Fist would methodically strip him of everything he loved and believed. He would probably keep him alive to be his personal physician, and to torment by forbidding him to treat those of his subjects who needed and deserved his services. That would be entirely in character.
He found himself pitying the people of Ananke more than ever. In less than an hour Fist had turned him into a helpless puppet, so entangling him in his webs that there seemed to be no way he could ever get free again. They had endured nearly a decade of his merciless machinations.
The old monster was more than a mere madman, more than another tinpot tyrant. He was like some awful destroyer from myth. A Shiva, destroyer of worlds. A gorgon, whose gaze was death. A brilliant, malignant Midas whose very touch spread corruption and ruin. A Circe who warped innocent beauty into monstrosity, just as she had when she turned Scylla—
Scylla. The fair maiden turned into a monster.

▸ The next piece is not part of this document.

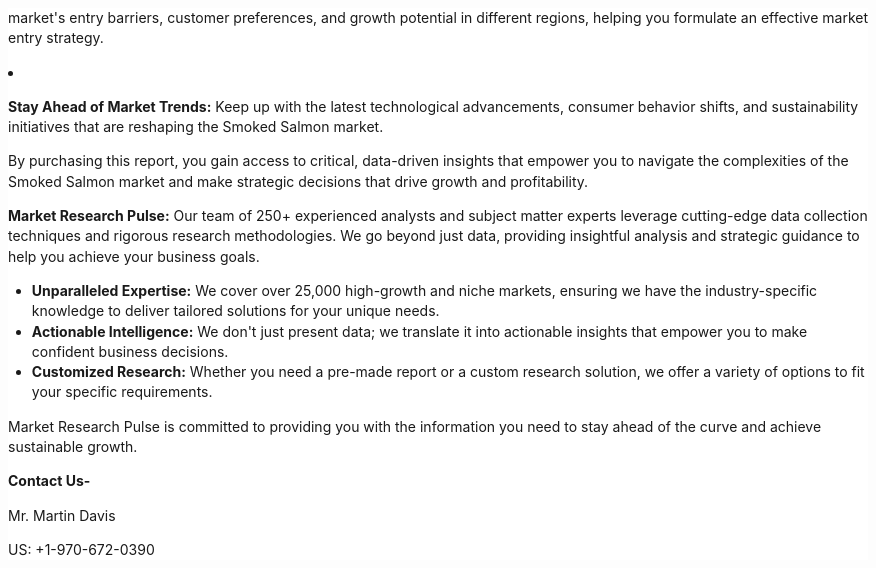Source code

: market's entry barriers, customer preferences, and growth potential in different regions, helping you formulate an effective market entry strategy.</p></li><li><p><strong>Stay Ahead of Market Trends:</strong> Keep up with the latest technological advancements, consumer behavior shifts, and sustainability initiatives that are reshaping the Smoked Salmon market.</p></li></ol><p>By purchasing this report, you gain access to critical, data-driven insights that empower you to navigate the complexities of the Smoked Salmon market and make strategic decisions that drive growth and profitability.</p><p><strong>Market Research Pulse:</strong>&nbsp;Our team of 250+ experienced analysts and subject matter experts leverage cutting-edge data collection techniques and rigorous research methodologies. We go beyond just data, providing insightful analysis and strategic guidance to help you achieve your business goals.</p><ul><li><strong>Unparalleled Expertise:</strong>&nbsp;We cover over 25,000 high-growth and niche markets, ensuring we have the industry-specific knowledge to deliver tailored solutions for your unique needs.</li><li><strong>Actionable Intelligence:</strong>&nbsp;We don't just present data; we translate it into actionable insights that empower you to make confident business decisions.</li><li><strong>Customized Research:</strong>&nbsp;Whether you need a pre-made report or a custom research solution, we offer a variety of options to fit your specific requirements.</li></ul><p>Market Research Pulse is committed to providing you with the information you need to stay ahead of the curve and achieve sustainable growth.</p><p><strong>Contact Us-</strong></p><p>Mr. Martin Davis</p><p>US: +1-970-672-0390</p>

Marchey’s mood had been plummeting like a sparrow sideswiped by a supersonic fighter, the ground rushing up at it while tumbling helplessly end over end. But the thought of Scylla put air of possibility under its wings.
What and who had she been before Brother Fist laid his foul hands on her? Could some fragment of that lost soul still remain behind her horrific mask? Was there any way to reach her?
It was only the flimsiest straw of possibility, but there was nothing else within his grasp.
He remembered what she told him. Even if you are alone with him, I will know what you say and do. Was she listening? Hearing all this?